§ **Directions**
1. List every course the organic chemistry essay gives for the first semester of a "pre" major's second year.
2. According to the organic chemistry essay, where was the lab that students worked in for "Organic" in 1965?

§ **Excerpted passage**

Unraveling, Organically
by Ken Sherman '68, 75G
There are some events in life that distill with absolute, pure, crystalline clarity into a turning point. If you experience one in college, count yourself lucky if you can learn from it.
My turning point came in organic chemistry lab at the beginning of my sophomore year at UMass.
Organic chemistry is one of the rites of passage for the "pre" majors: pre-med, pre-dent, pre-vet. (I wanted to be a veterinarian.) For the average "pre" major, the beginning of the first semester of the second year involved the following fun-filled curriculum: Histology 201; Calculus and Celestial Mechanics 211; Incomprehensible Foreign Language 301; Literature 11 ("A Review of 13th Century Morality Plays"); and Organic Chemistry.
Those of you who have never been exposed to the tortures of "Organic," let me tell you about it.
In 1965, "taking Organic" involved spending hundreds of hours in a cramped, dank, decrepit lab in the basement of Goessman, a chemistry building sporting the finest in nineteenth-century facilities. It called for dealing with countless vile chemical compounds that contain more "Cs" than a grand piano, smell like burning tires, and are corrosive enough to dissolve diamonds. (And dreams.) It required more hours of fruitless study than all your other classes combined.
Taking Organic" meant being hurled into a discipline as easy to understand as the mind of a terrorist and less forgiving.

§ **Listed entries**
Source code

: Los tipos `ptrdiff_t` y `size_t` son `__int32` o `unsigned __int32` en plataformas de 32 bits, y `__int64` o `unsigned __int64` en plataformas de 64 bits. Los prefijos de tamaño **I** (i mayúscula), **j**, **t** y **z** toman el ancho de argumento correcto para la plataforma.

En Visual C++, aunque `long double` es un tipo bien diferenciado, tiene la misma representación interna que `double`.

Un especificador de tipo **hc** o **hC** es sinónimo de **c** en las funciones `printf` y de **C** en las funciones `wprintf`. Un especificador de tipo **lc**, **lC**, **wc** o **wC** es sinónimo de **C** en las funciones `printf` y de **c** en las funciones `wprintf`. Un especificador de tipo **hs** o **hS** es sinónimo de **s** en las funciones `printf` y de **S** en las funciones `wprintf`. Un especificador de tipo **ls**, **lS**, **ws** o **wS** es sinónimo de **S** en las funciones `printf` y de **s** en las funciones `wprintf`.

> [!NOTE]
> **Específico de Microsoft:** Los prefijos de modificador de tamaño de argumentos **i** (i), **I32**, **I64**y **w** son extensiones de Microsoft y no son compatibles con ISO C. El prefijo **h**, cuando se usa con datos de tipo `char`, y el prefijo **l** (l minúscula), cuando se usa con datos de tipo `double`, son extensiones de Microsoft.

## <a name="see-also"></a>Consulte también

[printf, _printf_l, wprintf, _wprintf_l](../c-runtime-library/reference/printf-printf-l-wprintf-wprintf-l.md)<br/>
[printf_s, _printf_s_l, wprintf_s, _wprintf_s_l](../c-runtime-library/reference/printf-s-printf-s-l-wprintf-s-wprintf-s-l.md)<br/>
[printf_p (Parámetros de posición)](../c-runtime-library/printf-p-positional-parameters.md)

§ **Per-task answers**
1.
- Histology 201
- Calculus and Celestial Mechanics 211
- Incomprehensible Foreign Language 301
- Literature 11 ("A Review of 13th Century Morality Plays")
- Organic Chemistry

2. In the basement of Goessman, a chemistry building.